ABJAD Designs Store Coded Messages

 

I have been working on my latest book, “The Arabs,” – a new title in the “Geometry Through Time,” series. I’d like to share an idea originally formed in the 1960’s, and that I have been further developing for “The Arabs”; that of the possible use of the ABJAD system to store coded messages in Islamic geometric designs.

Arabic script is primarily consonantal in form, the vowels were added later and appear as the many wavy lines and dots you see above and below the consonants. The ABJAD system provides a numeric value to each consonant, so a three consonant word, for example, can have three numbers assigned to it – one for each letter. The ABJAD system also provides a means by which numbers can be manipulated, so that the numbers corresponding to a word can be transformed to correspond to more than one word. For example, numbers can be re-arranged, or replaced by multiples of ten. The numbers, ten, five, and six, can be re-arranged as five, six, and ten, or transformed to become, sixty, fifty, and ten.

It appears that certain Islamic designs were  ABJAD encoded to communicate simple messages, give instructions, or convey ideas. It does seem that many designs were encoded deliberately, and not accidentally, with meanings supported by the environment in which the designs appear. In the Alhambra, for example, many designs consist of symmetric repeats of two and three sided rosettes that can be translated into messages of love; meanings that make sense as the Alhambra was somewhat of a “pleasure palace.” I have a prayer rug that, when numbers are counted and translated into consonants, appears to give instructions with regard to positioning hands, head, and body, to pray, whilst conjuring  images for a person to reflect upon.

To explore the idea that ABJAD  messages are encoded in Islamic designs you need two things. The first is an old arabic root dictionary; preferably published in the eighteen hundreds or early nineteen hundreds. The second is that you will need to understand the geometrical system in the architectural structure, or art and design form, that you are looking at.

An example of a possible ABJAD encoded design appears on a thirteenth or fourteenth century door to a Tekke (Tehk-keh) in Turkey. See the photograph above.

 

To understand the system used for the design firstly view the door panels as though they are touching each other. The complicated bit is to understand the design system itself, and this takes a knowledge of geometry and some analysis. In the case of the door, the design is based on close packing circles – where the close packing is limited to the area shown in the first line drawing. The master craftsmen then drew in the core numbers in terms of five and ten sided polygons. After that there is more complex development of five and ten sided rosettes drawn within the five and ten sided polygons. The above, three, line drawings show the first steps of the construction. There were, apparently, a number of primary design systems used to embed messages and then a methodology for applying them. To save yourself the work of exploring this idea you can buy my book, as soon as it is published!! From that point you should be able to start to to test the validity of the idea and discover for yourselves if Islamic rugs, walls, spaces, doors, art forms, etc., contain stored messages and ideas. My guess is, assuming the idea to be valid, that encoded designs started to appear from about the tenth century of the Christian era, but it’s possible that the tradition, if a tradition, started well before that. I do know that numbers were used to communicate messages long before ABJAD design applications; in knots tied in ropes, for example.
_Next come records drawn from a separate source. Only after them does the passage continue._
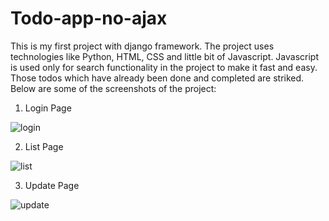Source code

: # Todo-app-no-ajax
This is my first project with django framework. The project uses technologies like Python, HTML, CSS and little bit of Javascript. Javascript is used only for search functionality in the project to make it fast and easy. Those todos which have already been done and completed are striked. Below are some of the screenshots of the project:

1) Login Page

![login](https://user-images.githubusercontent.com/47033786/120123971-8c3bff80-c1d1-11eb-94f5-e7e7008946e2.png)

2) List Page 

![list](https://user-images.githubusercontent.com/47033786/120124149-9e6a6d80-c1d2-11eb-82d7-d90826d91699.png)

3) Update Page

![update](https://user-images.githubusercontent.com/47033786/120124155-a6c2a880-c1d2-11eb-9c92-6105fb161c12.png)

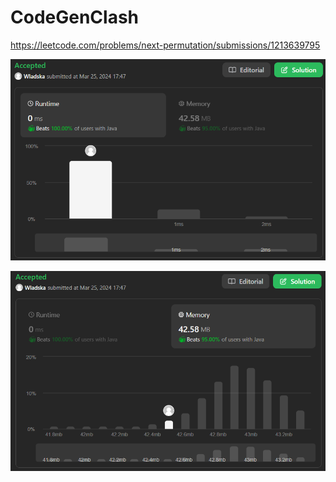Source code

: # CodeGenClash

https://leetcode.com/problems/next-permutation/submissions/1213639795

![runtime](./images/leetcodesummary/runtime.png)

![memory](./images/leetcodesummary/memory.png)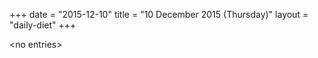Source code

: +++
date = "2015-12-10"
title = "10 December 2015 (Thursday)"
layout = "daily-diet"
+++

\<no entries\>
If you have Islamic designs that you’d like me to analyze then please let me see them – or if you have evidence that supports the idea of ABJAD encoded designs, or undermines it, then please let me know.

The door design ends up looking like the drawing on the left below.
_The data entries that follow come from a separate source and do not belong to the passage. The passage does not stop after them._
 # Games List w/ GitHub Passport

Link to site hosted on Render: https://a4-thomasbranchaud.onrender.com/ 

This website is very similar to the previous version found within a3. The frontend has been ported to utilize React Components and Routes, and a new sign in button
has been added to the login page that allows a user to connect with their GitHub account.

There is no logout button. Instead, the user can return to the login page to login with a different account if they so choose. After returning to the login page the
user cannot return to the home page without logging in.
Applying the ABJAD system to the design, based on the primary numbers in the design, 5 and 10, and using an old arabic root dictionary we arrive at the following translations: 

A Tekke is a hall or monastery known for the dances of the Whirling Dervishes. The Whirling Dervishes are known for a dance where they rotate in a circular fashion, with their right hands facing up and their left hands facing down. They wear tall hats, on top of their heads, and they whirl like stars in the night sky. They are called to dance, and gather together to do so, meeting as arranged. They are like thirsty travelers looking for water. It’s very possible that a symbolic dance arrangement, of the whirling dervishes, followed the positions of the close packing circles that form the foundation of the door’s design.

“The Arabs,” is not just another <geometry book> but, as with all the published and planned titles, in the “Geometry Through Time” series, contains new insights into the uses, and cultural applications, of geometrical systems used in the distant past through to new systems that may be used in the future.